▶ TASK DETAILS
Pull every line from the records below that contains the string "tallest".

(Dataset entries)
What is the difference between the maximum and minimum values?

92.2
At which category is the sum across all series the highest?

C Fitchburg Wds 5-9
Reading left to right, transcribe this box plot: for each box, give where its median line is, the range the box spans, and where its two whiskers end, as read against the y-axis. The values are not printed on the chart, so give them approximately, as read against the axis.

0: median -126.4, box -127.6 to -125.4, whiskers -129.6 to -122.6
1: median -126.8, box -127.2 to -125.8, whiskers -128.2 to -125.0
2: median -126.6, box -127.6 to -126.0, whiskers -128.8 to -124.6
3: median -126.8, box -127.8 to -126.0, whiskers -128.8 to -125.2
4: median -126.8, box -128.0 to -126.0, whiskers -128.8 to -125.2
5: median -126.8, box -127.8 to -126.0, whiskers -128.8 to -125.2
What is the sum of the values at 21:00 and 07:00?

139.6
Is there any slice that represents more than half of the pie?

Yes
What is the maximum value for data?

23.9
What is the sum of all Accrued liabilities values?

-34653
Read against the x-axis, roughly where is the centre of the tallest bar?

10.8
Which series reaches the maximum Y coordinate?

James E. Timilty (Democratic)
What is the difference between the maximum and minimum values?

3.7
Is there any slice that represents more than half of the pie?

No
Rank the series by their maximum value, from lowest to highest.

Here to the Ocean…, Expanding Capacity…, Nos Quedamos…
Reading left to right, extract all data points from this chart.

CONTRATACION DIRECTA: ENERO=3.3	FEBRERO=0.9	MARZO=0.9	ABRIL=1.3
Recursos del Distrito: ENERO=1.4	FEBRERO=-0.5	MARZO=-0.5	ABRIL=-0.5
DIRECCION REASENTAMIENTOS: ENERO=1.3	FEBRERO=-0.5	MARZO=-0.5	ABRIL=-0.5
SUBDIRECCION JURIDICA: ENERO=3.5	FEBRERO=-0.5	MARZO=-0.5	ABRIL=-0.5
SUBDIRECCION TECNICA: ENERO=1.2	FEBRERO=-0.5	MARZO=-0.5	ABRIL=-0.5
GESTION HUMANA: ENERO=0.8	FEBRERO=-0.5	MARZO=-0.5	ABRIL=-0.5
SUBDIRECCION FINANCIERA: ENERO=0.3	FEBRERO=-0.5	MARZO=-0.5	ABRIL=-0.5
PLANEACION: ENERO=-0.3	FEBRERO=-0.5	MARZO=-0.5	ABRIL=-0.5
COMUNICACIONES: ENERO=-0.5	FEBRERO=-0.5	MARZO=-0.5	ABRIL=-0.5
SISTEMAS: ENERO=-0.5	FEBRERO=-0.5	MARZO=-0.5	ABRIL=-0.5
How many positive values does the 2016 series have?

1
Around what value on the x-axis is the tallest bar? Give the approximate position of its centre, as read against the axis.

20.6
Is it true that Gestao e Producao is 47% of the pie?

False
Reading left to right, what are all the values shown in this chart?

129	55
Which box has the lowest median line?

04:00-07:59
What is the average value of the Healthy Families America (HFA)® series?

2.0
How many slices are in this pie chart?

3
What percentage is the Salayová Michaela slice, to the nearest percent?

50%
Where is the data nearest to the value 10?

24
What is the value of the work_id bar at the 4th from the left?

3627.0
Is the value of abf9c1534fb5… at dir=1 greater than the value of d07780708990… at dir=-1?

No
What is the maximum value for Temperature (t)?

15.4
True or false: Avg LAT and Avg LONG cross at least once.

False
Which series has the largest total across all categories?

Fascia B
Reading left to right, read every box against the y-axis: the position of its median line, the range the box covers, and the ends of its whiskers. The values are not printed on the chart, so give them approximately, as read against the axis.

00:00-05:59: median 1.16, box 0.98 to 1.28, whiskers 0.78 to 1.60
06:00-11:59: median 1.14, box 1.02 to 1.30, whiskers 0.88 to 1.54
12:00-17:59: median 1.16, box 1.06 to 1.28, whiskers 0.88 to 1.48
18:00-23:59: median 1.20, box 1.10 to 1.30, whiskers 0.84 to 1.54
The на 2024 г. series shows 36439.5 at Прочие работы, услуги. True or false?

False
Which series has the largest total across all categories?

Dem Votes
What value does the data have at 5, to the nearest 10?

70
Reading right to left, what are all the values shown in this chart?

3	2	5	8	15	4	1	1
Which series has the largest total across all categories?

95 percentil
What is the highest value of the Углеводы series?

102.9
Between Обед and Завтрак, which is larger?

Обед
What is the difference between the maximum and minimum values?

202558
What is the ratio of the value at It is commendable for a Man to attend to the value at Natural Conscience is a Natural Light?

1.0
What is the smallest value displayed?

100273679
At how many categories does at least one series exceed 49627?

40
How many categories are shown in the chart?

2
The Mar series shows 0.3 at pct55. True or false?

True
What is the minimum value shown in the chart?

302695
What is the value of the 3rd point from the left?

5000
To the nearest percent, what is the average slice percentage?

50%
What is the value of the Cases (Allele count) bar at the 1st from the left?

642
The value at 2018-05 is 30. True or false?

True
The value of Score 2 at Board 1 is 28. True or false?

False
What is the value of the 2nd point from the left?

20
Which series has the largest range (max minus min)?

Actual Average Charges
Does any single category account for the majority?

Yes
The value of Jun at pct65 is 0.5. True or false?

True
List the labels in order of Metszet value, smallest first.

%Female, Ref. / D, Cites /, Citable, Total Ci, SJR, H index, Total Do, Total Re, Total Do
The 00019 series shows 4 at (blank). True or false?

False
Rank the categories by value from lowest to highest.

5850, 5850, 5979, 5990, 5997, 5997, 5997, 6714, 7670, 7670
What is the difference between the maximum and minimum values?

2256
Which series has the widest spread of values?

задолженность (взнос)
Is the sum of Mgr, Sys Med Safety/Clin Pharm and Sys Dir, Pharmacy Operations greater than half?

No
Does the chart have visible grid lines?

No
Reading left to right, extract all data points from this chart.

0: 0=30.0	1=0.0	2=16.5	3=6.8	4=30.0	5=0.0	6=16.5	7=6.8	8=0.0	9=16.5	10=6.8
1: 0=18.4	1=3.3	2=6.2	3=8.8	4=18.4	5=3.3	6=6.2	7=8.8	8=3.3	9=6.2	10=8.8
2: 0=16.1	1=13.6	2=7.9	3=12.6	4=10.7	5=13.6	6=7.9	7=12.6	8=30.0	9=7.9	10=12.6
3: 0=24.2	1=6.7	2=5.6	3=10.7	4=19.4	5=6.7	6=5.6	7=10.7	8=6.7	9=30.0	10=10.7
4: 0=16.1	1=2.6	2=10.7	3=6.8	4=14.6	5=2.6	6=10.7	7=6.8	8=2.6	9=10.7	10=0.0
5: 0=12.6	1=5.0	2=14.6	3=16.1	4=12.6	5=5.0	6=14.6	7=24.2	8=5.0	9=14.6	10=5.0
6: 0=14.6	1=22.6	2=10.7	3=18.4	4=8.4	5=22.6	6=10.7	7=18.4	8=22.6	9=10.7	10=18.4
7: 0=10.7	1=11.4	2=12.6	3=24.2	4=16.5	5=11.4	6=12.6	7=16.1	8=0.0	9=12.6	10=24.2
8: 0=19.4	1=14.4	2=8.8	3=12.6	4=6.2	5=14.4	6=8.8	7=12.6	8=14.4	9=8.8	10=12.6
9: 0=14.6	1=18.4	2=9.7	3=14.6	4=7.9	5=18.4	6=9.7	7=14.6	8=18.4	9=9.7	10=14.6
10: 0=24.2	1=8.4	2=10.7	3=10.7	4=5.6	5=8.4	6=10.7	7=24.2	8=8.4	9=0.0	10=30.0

▶ OUTPUT FOR THIS EXERCISE
Read against the x-axis, roughly where is the centre of the tallest bar?
Around what value on the x-axis is the tallest bar? Give the approximate position of its centre, as read against the axis.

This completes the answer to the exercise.